_Required action_
Start at the top line and retype the data exactly through to the end.

_Dataset content_
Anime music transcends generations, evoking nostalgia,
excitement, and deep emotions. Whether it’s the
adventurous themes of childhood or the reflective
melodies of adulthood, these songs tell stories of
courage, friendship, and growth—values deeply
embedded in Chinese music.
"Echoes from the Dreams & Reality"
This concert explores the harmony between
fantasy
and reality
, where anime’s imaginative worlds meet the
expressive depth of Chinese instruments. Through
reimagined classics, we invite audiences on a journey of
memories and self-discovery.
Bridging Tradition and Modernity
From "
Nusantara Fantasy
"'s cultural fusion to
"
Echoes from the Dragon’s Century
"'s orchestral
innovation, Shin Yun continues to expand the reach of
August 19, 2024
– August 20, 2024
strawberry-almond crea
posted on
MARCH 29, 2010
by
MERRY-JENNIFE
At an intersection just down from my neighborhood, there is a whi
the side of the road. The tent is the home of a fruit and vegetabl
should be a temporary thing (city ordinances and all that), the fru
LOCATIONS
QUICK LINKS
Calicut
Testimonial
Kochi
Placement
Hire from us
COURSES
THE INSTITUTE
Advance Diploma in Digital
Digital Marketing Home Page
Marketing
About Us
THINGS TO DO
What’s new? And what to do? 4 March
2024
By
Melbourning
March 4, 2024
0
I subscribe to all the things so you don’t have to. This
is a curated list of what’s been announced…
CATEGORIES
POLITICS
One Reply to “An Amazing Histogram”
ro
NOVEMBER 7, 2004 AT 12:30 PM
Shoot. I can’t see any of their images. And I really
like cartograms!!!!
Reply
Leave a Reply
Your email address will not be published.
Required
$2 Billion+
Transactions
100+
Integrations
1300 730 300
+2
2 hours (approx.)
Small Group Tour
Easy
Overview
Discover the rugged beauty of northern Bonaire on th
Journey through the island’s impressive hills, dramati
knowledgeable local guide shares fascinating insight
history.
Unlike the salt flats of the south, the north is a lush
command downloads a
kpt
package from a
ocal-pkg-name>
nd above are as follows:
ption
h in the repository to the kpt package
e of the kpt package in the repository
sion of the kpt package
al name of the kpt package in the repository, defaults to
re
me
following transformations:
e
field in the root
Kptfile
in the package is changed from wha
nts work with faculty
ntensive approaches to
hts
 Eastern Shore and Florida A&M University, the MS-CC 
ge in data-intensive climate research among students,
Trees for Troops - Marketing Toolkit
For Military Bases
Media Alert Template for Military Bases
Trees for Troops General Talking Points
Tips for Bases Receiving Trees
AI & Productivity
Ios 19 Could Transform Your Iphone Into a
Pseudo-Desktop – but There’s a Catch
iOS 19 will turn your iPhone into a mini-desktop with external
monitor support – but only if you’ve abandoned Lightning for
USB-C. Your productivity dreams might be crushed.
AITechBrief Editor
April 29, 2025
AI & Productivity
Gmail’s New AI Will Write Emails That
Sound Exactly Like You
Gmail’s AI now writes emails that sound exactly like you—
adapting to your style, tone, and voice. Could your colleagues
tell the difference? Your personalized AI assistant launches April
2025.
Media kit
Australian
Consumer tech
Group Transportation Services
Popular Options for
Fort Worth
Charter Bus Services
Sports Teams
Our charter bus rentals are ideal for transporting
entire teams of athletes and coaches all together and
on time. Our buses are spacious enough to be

_Answer section_
Anime music transcends generations, evoking nostalgia,
excitement, and deep emotions. Whether it’s the
adventurous themes of childhood or the reflective
melodies of adulthood, these songs tell stories of
courage, friendship, and growth—values deeply
embedded in Chinese music.
"Echoes from the Dreams & Reality"
This concert explores the harmony between
fantasy
and reality
, where anime’s imaginative worlds meet the
expressive depth of Chinese instruments. Through
reimagined classics, we invite audiences on a journey of
memories and self-discovery.
Bridging Tradition and Modernity
From "
Nusantara Fantasy
"'s cultural fusion to
"
Echoes from the Dragon’s Century
"'s orchestral
innovation, Shin Yun continues to expand the reach of
August 19, 2024
– August 20, 2024
strawberry-almond crea
posted on
MARCH 29, 2010
by
MERRY-JENNIFE
At an intersection just down from my neighborhood, there is a whi
the side of the road. The tent is the home of a fruit and vegetabl
should be a temporary thing (city ordinances and all that), the fru
LOCATIONS
QUICK LINKS
Calicut
Testimonial
Kochi
Placement
Hire from us
COURSES
THE INSTITUTE
Advance Diploma in Digital
Digital Marketing Home Page
Marketing
About Us
THINGS TO DO
What’s new? And what to do? 4 March
2024
By
Melbourning
March 4, 2024
0
I subscribe to all the things so you don’t have to. This
is a curated list of what’s been announced…
CATEGORIES
POLITICS
One Reply to “An Amazing Histogram”
ro
NOVEMBER 7, 2004 AT 12:30 PM
Shoot. I can’t see any of their images. And I really
like cartograms!!!!
Reply
Leave a Reply
Your email address will not be published.
Required
$2 Billion+
Transactions
100+
Integrations
1300 730 300
+2
2 hours (approx.)
Small Group Tour
Easy
Overview
Discover the rugged beauty of northern Bonaire on th
Journey through the island’s impressive hills, dramati
knowledgeable local guide shares fascinating insight
history.
Unlike the salt flats of the south, the north is a lush
command downloads a
kpt
package from a
ocal-pkg-name>
nd above are as follows:
ption
h in the repository to the kpt package
e of the kpt package in the repository
sion of the kpt package
al name of the kpt package in the repository, defaults to
re
me
following transformations:
e
field in the root
Kptfile
in the package is changed from wha
nts work with faculty
ntensive approaches to
hts
 Eastern Shore and Florida A&M University, the MS-CC 
ge in data-intensive climate research among students,
Trees for Troops - Marketing Toolkit
For Military Bases
Media Alert Template for Military Bases
Trees for Troops General Talking Points
Tips for Bases Receiving Trees
AI & Productivity
Ios 19 Could Transform Your Iphone Into a
Pseudo-Desktop – but There’s a Catch
iOS 19 will turn your iPhone into a mini-desktop with external
monitor support – but only if you’ve abandoned Lightning for
USB-C. Your productivity dreams might be crushed.
AITechBrief Editor
April 29, 2025
AI & Productivity
Gmail’s New AI Will Write Emails That
Sound Exactly Like You
Gmail’s AI now writes emails that sound exactly like you—
adapting to your style, tone, and voice. Could your colleagues
tell the difference? Your personalized AI assistant launches April
2025.
Media kit
Australian
Consumer tech
Group Transportation Services
Popular Options for
Fort Worth
Charter Bus Services
Sports Teams
Our charter bus rentals are ideal for transporting
entire teams of athletes and coaches all together and
on time. Our buses are spacious enough to be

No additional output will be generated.